=== TO DO ===
Copy out, line for line, the text read from each of the records below, leaving the pictures themselves out of your answer.

[Start of Attachment]

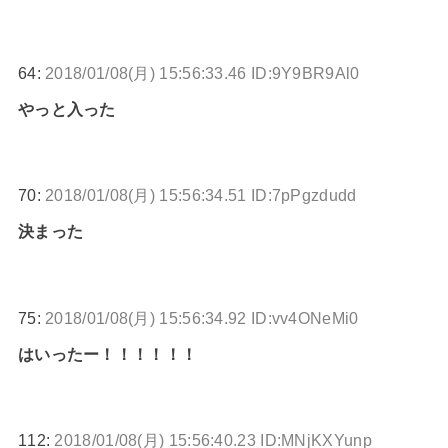
64:
2018/01/08(月) 15:56:33.46 ID:9Y9BR9Al0
やっと入った
70:
2018/01/08(月) 15:56:34.51 ID:7pPgzdudd
決まった
75:
2018/01/08(月) 15:56:34.92 ID:vv4ONeMi0
はいったー！！！！！！
112:
2018/01/08(月) 15:56:40.23 ID:MNjKXYunp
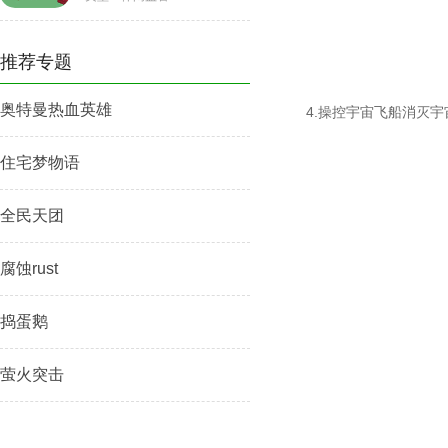
推荐专题
奥特曼热血英雄
4.操控宇宙飞船消灭
住宅梦物语
全民天团
腐蚀rust
捣蛋鹅
萤火突击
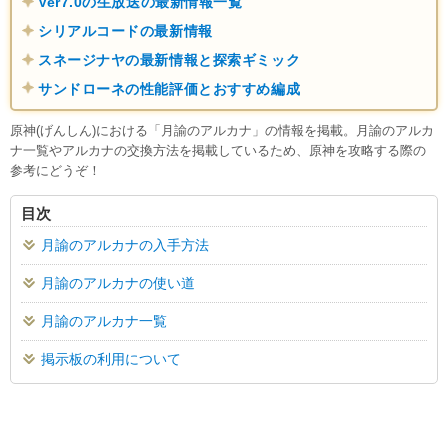
Ver7.0の生放送の最新情報一覧
シリアルコードの最新情報
スネージナヤの最新情報と探索ギミック
サンドローネの性能評価とおすすめ編成
原神(げんしん)における「月諭のアルカナ」の情報を掲載。月諭のアルカ
ナ一覧やアルカナの交換方法を掲載しているため、原神を攻略する際の
参考にどうぞ！
目次
月諭のアルカナの入手方法
月諭のアルカナの使い道
月諭のアルカナ一覧
掲示板の利用について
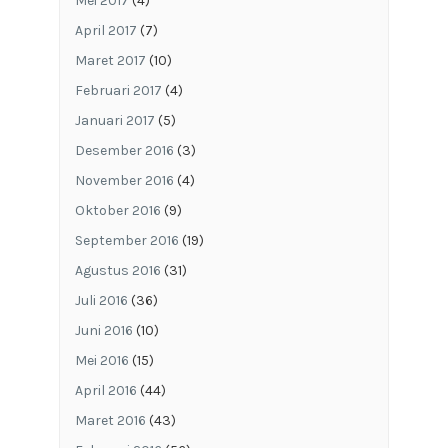
Mei 2017
(4)
April 2017
(7)
Maret 2017
(10)
Februari 2017
(4)
Januari 2017
(5)
Desember 2016
(3)
November 2016
(4)
Oktober 2016
(9)
September 2016
(19)
Agustus 2016
(31)
Juli 2016
(36)
Juni 2016
(10)
Mei 2016
(15)
April 2016
(44)
Maret 2016
(43)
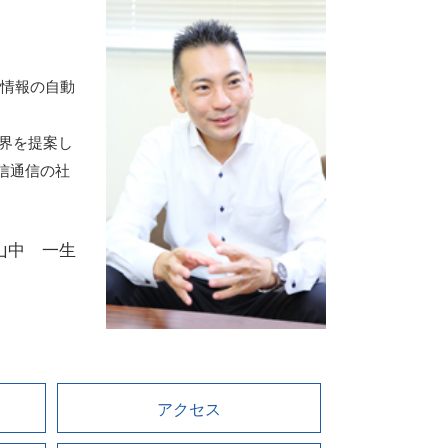
る情報の自動
世界を提案し
信通信の社
山中 一生
アクセス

[End of Attachment]

=== EXERCISE RESPONSE ===
64:
2018/01/08(月) 15:56:33.46 ID:9Y9BR9Al0
やっと入った
70:
2018/01/08(月) 15:56:34.51 ID:7pPgzdudd
決まった
75:
2018/01/08(月) 15:56:34.92 ID:vv4ONeMi0
はいったー！！！！！！
112:
2018/01/08(月) 15:56:40.23 ID:MNjKXYunp
推荐专题
奥特曼热血英雄
4.操控宇宙飞船消灭
住宅梦物语
全民天团
腐蚀rust
捣蛋鹅
萤火突击
Ver7.0の生放送の最新情報一覧
シリアルコードの最新情報
スネージナヤの最新情報と探索ギミック
サンドローネの性能評価とおすすめ編成
原神(げんしん)における「月諭のアルカナ」の情報を掲載。月諭のアルカ
ナ一覧やアルカナの交換方法を掲載しているため、原神を攻略する際の
参考にどうぞ！
目次
月諭のアルカナの入手方法
月諭のアルカナの使い道
月諭のアルカナ一覧
掲示板の利用について
Mei 2017
(4)
April 2017
(7)
Maret 2017
(10)
Februari 2017
(4)
Januari 2017
(5)
Desember 2016
(3)
November 2016
(4)
Oktober 2016
(9)
September 2016
(19)
Agustus 2016
(31)
Juli 2016
(36)
Juni 2016
(10)
Mei 2016
(15)
April 2016
(44)
Maret 2016
(43)
る情報の自動
世界を提案し
信通信の社
山中 一生
アクセス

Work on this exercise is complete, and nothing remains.